Looks like this is just a clone of pre-commit, with the same general design.

> pre-commit is a framework to run hooks written in many languages, and it manages the language toolchain and dependencies for running the hooks

The “and” here are the main annoyances with pre-commit. It does too many things, which would each be best served by a separate tool.

As a developer working on a project, I already have mechanisms to set up a development environment. Having pre-commit install another copy of the dev environment is redundant, and typically necessitates duplicating dependency declarations too.

I’d much rather see a tool that focuses on running commit hooks, while leaving dependency management to another tool. Most projects already have something in place anyway, since dependencies are necessary for development beyond the scope of pre-commit hooks.
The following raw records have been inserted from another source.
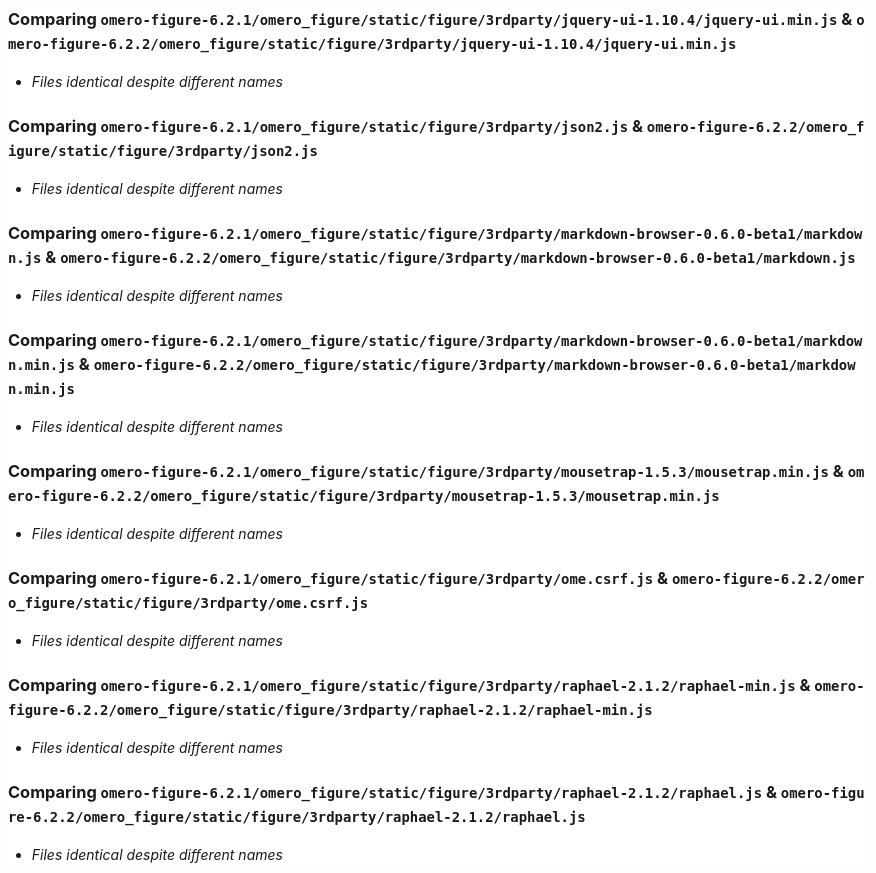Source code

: ### Comparing `omero-figure-6.2.1/omero_figure/static/figure/3rdparty/jquery-ui-1.10.4/jquery-ui.min.js` & `omero-figure-6.2.2/omero_figure/static/figure/3rdparty/jquery-ui-1.10.4/jquery-ui.min.js`

 * *Files identical despite different names*

### Comparing `omero-figure-6.2.1/omero_figure/static/figure/3rdparty/json2.js` & `omero-figure-6.2.2/omero_figure/static/figure/3rdparty/json2.js`

 * *Files identical despite different names*

### Comparing `omero-figure-6.2.1/omero_figure/static/figure/3rdparty/markdown-browser-0.6.0-beta1/markdown.js` & `omero-figure-6.2.2/omero_figure/static/figure/3rdparty/markdown-browser-0.6.0-beta1/markdown.js`

 * *Files identical despite different names*

### Comparing `omero-figure-6.2.1/omero_figure/static/figure/3rdparty/markdown-browser-0.6.0-beta1/markdown.min.js` & `omero-figure-6.2.2/omero_figure/static/figure/3rdparty/markdown-browser-0.6.0-beta1/markdown.min.js`

 * *Files identical despite different names*

### Comparing `omero-figure-6.2.1/omero_figure/static/figure/3rdparty/mousetrap-1.5.3/mousetrap.min.js` & `omero-figure-6.2.2/omero_figure/static/figure/3rdparty/mousetrap-1.5.3/mousetrap.min.js`

 * *Files identical despite different names*

### Comparing `omero-figure-6.2.1/omero_figure/static/figure/3rdparty/ome.csrf.js` & `omero-figure-6.2.2/omero_figure/static/figure/3rdparty/ome.csrf.js`

 * *Files identical despite different names*

### Comparing `omero-figure-6.2.1/omero_figure/static/figure/3rdparty/raphael-2.1.2/raphael-min.js` & `omero-figure-6.2.2/omero_figure/static/figure/3rdparty/raphael-2.1.2/raphael-min.js`

 * *Files identical despite different names*

### Comparing `omero-figure-6.2.1/omero_figure/static/figure/3rdparty/raphael-2.1.2/raphael.js` & `omero-figure-6.2.2/omero_figure/static/figure/3rdparty/raphael-2.1.2/raphael.js`

 * *Files identical despite different names*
The really useful part of pre-commit is that it: (1) only runs hooks based on file that changed and (2) stashes all unstaged changes and untracked files.

move-on-by

Interesting timing since the pre-commit author recently said it’s more or less been in maintenance mode but is now interested in adding new features.

For me, I would say the most intriguing feature is no Python dependencies.

matthewfcarlson

I didn’t think pre-commit was that slow but I’ll admit I am intrigued. UV has been a godsend so why not?

emschwartz

Agreed. For a Rust project, running Clippy and rustfmt is slow, but I’d be surprised to learn that pre-commit itself was a non-negligible part of that.

rtyu1120

I wish there's a better comparison to other native solutions like lefthook. I assume the builtin hooks is a core differentiator but I'm not sure if this would be useful outside the Python community.